Jeff Howardz | facts of my existence

April 23 · Issue #17 · View online

Weekly digest of things I find interesting, useful, funny, thought provoking or absurd... mixed with some wise ass short observations of my own.

“How we labor at our daily work more ardently and thoughtlessly than is necessary to sustain our life because it is even more necessary not to have leisure to stop and think.” ~ Nietzsche

Car Selfies? WTF?
Why is it that everyone on the planet seems to take a selfie in the car? Everywhere I look I see selfies with background = car. Do these happen in the parking lot? At traffic lights? Do you feel you have a special glow in the car light? Why do we do this? I mean I like background shots of car seats, head rests, seat belts, and McDonald’s bags just like the next guy but come on. How about a nice selfie in front of a field of sunflowers or something.
True Story
I once went into a bathroom at a gas station in rural Georgia. They were out of toilet paper. I went up front and asked for some. The lady handed me an unused roll of lottery ticket paper.
Read it or weep
If you’re not reading something every day (and my newsletter every Sunday) you are doing yourself a great disservice. The mind connects concepts and ideas from books and makes you smarter. The more you read the better your vocabulary becomes and the better you can communicate.
A reporter once asked Malcolm X what his alma mater was. His response, “Books.” 
Jeff Fatigue
This is the 17th edition of the newsletter. When I started 90+% of the subscribers were reading each week. That has slowly dwindled from 80 to 70 to now in the 60% range. Where did I go wrong? Email me and let me know. I’m gonna keep sending what I want anyways but I would like to know why my minions are choosing other villains. 
Grumpy at Work
I knew there was a method to my madness. I am sometimes (he chuckles) grumpy at work. According to this article, I am more productive as a result.

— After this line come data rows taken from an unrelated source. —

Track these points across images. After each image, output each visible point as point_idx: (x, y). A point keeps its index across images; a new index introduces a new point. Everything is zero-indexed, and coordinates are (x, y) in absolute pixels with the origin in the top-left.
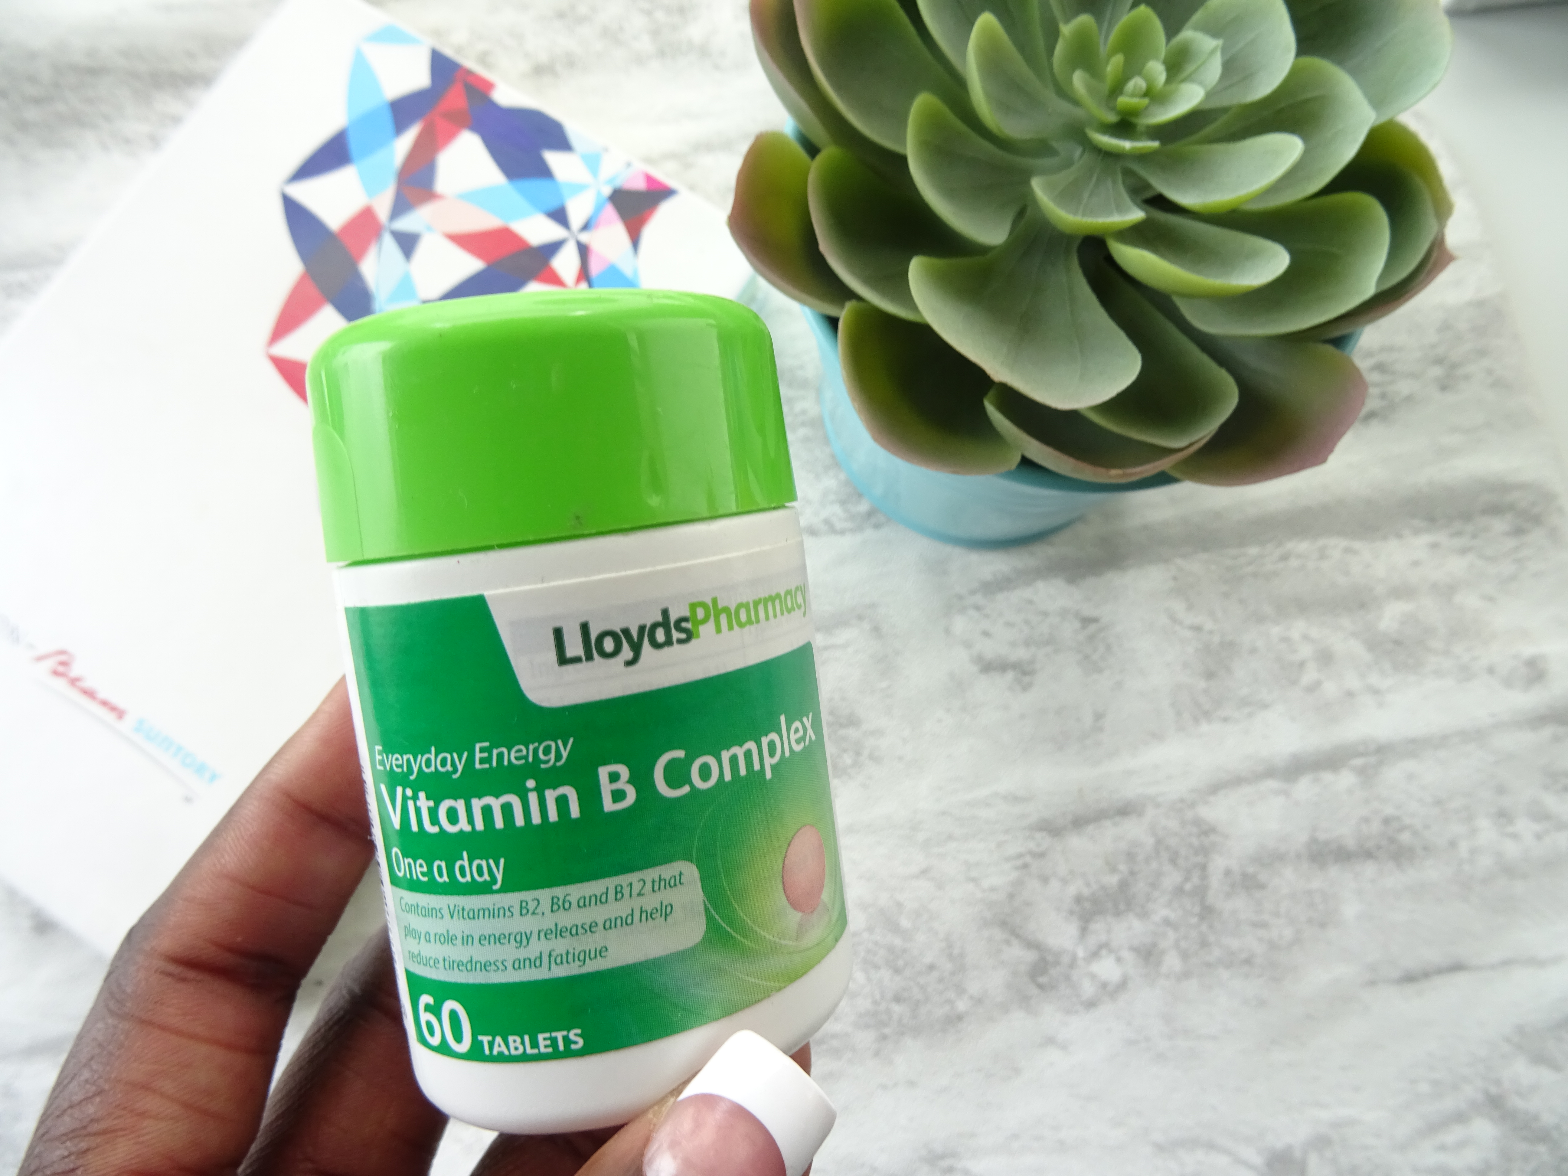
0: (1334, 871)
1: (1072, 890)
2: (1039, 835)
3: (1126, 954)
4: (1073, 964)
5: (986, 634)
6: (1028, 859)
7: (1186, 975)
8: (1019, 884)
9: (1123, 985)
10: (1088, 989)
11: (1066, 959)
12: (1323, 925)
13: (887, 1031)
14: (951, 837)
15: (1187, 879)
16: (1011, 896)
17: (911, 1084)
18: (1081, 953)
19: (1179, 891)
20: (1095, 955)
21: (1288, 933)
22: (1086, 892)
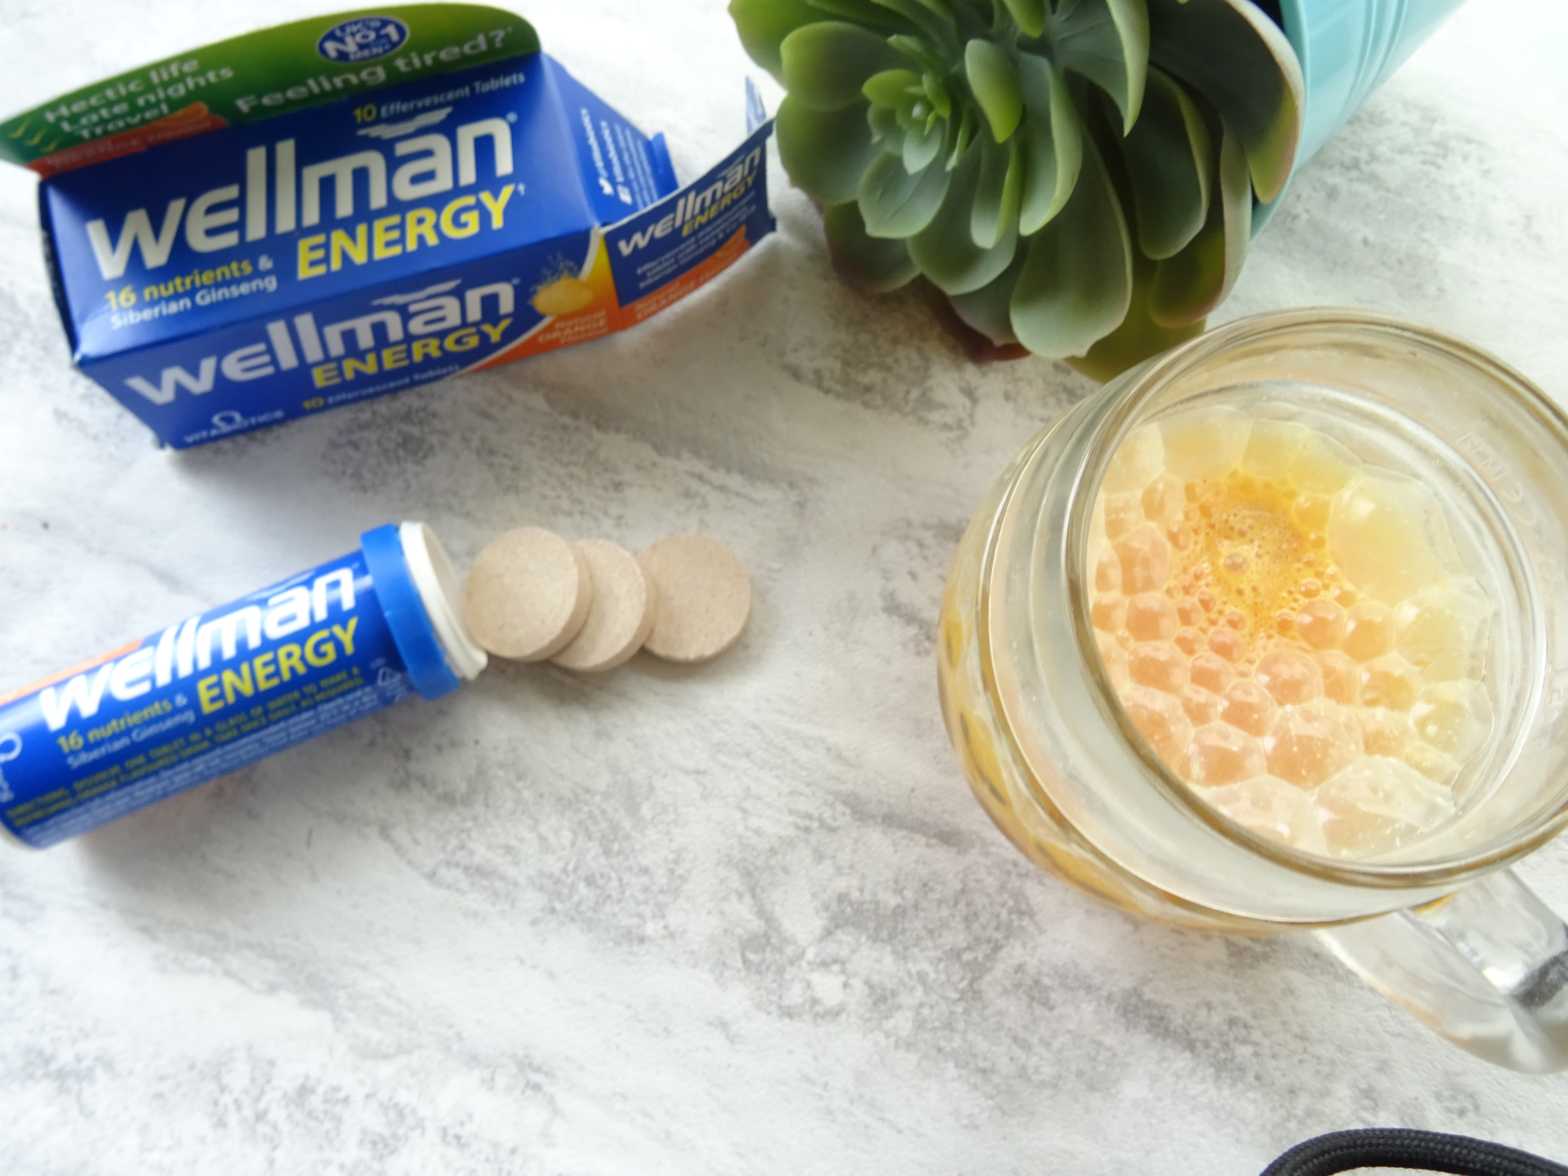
0: (1140, 1039)
1: (841, 884)
2: (840, 808)
3: (857, 983)
4: (793, 961)
5: (913, 575)
6: (815, 825)
7: (909, 1046)
8: (789, 843)
9: (835, 1013)
10: (795, 995)
11: (790, 951)
12: (1092, 1088)
13: (558, 906)
14: (748, 755)
15: (969, 948)
16: (773, 851)
17: (551, 975)
18: (810, 955)
19: (955, 954)
20: (824, 964)
21: (1048, 1071)
22: (855, 895)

There is now evidence to prove it.
(Hat Tip: Loco)
Random Humor
  • Change your Facebook username to Nobody so that when you Like something it will say “Nobody likes this.”
  • Do you ever stop the microwave at 1 second just so you can feel like a bomb defuser?
  • Don’t you hate it when someone answers their own question? I do.
  • After Monday and Tuesday even the calendar says W T F.